Posts Tagged ‘growing organic vegetables’

The federal vegetable patch

Friday, March 20th, 2009

With the days getting a little bit warmer and fewer reminders of winter out there, my mind has been going round and round about what to plant this spring in my vegetable garden. Apparently this condition is not unique to me. It seems also the case in Washington. I just found out that the First Lady, Michelle Obama, is also planning a vegetable garden on the south lawn of the White House where she intends to grow healthy, organically grown foods. Sure sounds to me like the petitions many of us signed had an effect.

Organic fertilizers

Sunday, July 27th, 2008

Once in a while even the sturdiest of plants in the garden appreciate a little boost. Liquid fertilizers are a lot of fun to make, they are just about free, fruit and vegetable trimmings are recycled, and I find the results amazing.

Stinging Nettle brew

My very favorite fertilizer is a brew made with stinging nettles.
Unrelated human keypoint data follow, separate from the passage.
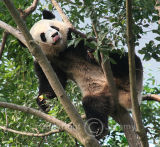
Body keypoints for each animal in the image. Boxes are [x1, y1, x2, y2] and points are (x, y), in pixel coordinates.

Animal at [28, 10, 142, 139]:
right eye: (43, 36)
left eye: (53, 27)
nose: (54, 35)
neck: (61, 51)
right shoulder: (44, 60)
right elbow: (50, 83)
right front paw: (45, 100)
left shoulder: (75, 40)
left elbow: (92, 44)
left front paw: (92, 53)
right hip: (96, 91)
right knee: (93, 105)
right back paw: (98, 131)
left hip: (125, 72)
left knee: (122, 59)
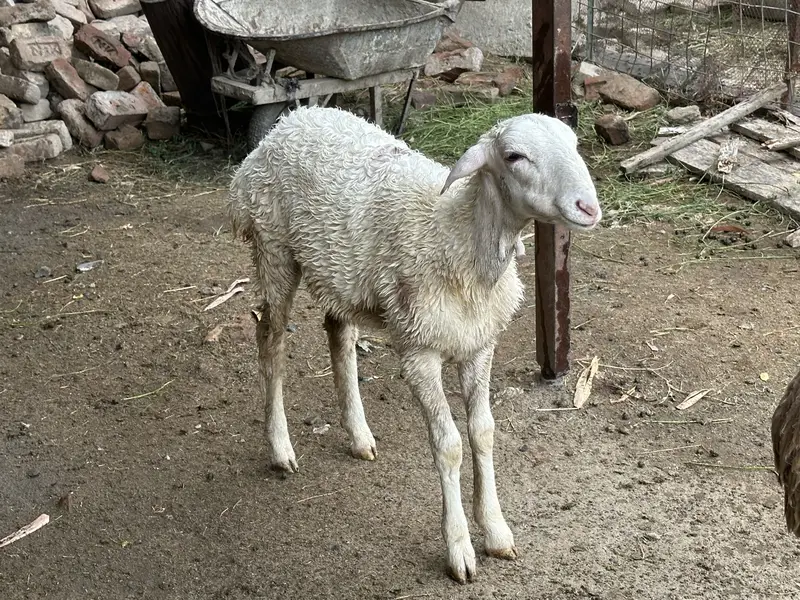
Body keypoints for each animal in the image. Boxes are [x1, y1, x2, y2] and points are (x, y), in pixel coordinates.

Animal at [227, 105, 601, 583]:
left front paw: (495, 530)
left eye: (573, 144)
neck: (456, 236)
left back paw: (359, 434)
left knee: (338, 333)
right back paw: (280, 447)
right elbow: (449, 445)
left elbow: (483, 432)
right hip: (273, 248)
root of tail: (294, 118)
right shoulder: (418, 351)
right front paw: (459, 548)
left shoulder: (479, 344)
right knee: (270, 342)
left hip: (341, 274)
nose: (588, 207)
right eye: (515, 156)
It is really easy to prepare, all you need is

  • a plastic or wooden container (because metal has a tendency to react during the fermentation process),
  • a bunch of nettles, try to harvest them before they have gone to seed,
  • rain water if available, or tap water drawn the day before,
  • plastic gloves to remove the ouch factor when you touch the nettles

cut the nettles into pieces, fill the bucket with water but make sure to leave some room on top because the liquid will foam as it starts to ferment. Place the container in a sunny location, then all you have to do is wait until the color of the brew is a nice dark brown and you notice its ‘fragrance’ as you walk by. Stir the mix a couple of times during the day to let air circulate.  I use a long wooden stick for that because you really don’t want to get the mix on your hands (see comment above  about its ‘fragrance’). The time it takes until your fertilizer is ready to use depends on the temperature, but a good guideline is a dark color of the liquid and no more foam. I find that when the days are warm and sunny the mix can be used in about 1 week.

Before applying this nourishing soup to your plants you will want to dilute it until the color is no darker than weak tea.  It is better to work with a weaker solution and repeat the application after a few days than to harm your plants. I never pour any of this on the leaves so as not to burn them but apply it to the soil around the plants. Tomatoes, cucumbers, squash all groove on this fertilizer, but some plants (garlic, onions, beans and peas for instance) are not happy with the nettle fertilizer. For those you can prepare a fertilizer from a mix of herbs.

A word of caution: pumpkins seem to respond overly enthusiastic to the nettle fertilizer. My 3 plants are threatening to take over not only the vegetable garden but have already sent out their feelers underneath the fence and are now headed into the street.

Liquid herbal manure

can be prepared in a similar fashion, but instead of nettles use whatever herbs are available. Lately I have also experimented with a mix of raw fruit and vegetable trimmings. Works just as well, right now I have a bucket filled with onion and garlic peels,  trimmings from leeks, carrots, lettuce, parsely, red beet skins etc. It is quite aromatic already, the bigger pieces have dissolved, and it should be ready to dilute and use in a day or so.

Hello Friends!

Wednesday, July 23rd, 2008

I really couldn’t tell you what possessed me to start growing our own vegetables. After all, for years we have been quite happy buying whatever food we needed at local supermarkets where the selection can make your mouth water and the seasons never end. Cherries for dessert on Christmas day, asparagus in February, oranges in June, is everybody happy? Yes! Yes! Yes!

It had occurred to me that I might be turning the clock back a number of years to a time when my mother and grandmother had taken turns tending to the rows of lettuce, onions, carrots, potatoes, beans, peas, tomatoes, and I am sure there must have been more that I cannot remember anymore, that occupied most of the space that is now given over to grass.

But let me start at the beginning …

If you have ever had any work done in or around your house this might sound familiar and you have my full and heartfelt sympathy. I had the first niggling feeling that we might be in for more than we bargained for the day a bulldozer sat in the middle of what used to be our living room and started belching smoke and moving earth back and forth. Next came the bathroom, then the kitchen. You have not been in touch with nature until you have had to take your shower outdoors, rain or shine, no matter what the temperature. In our defense I have to say that we did have the foresight to plan this for the summer months. In retrospect I have to say that I feel very lucky that our marriage survived it all ;)

It could have been as simple as the empty plot behind the house, where the tires of numerous machines had left deep gouges before departing not a day too soon, sending out accusing vibes every time I passed it by, not a blade of grass in sight, just a big empty, ugly plot of earth. In early spring, as the first sparse green blades started to poke out of the barely thawed uneven soil I had to come to a decision. Either plant grass (another area to mow? nope!), plant a big flower bed (a lot of effort where I already had more than enough blooming plants tucked into various corners of the garden), or maybe, for the heck of it, turn that area into something useful. Like a vegetable patch. Hm! Maybe! YES!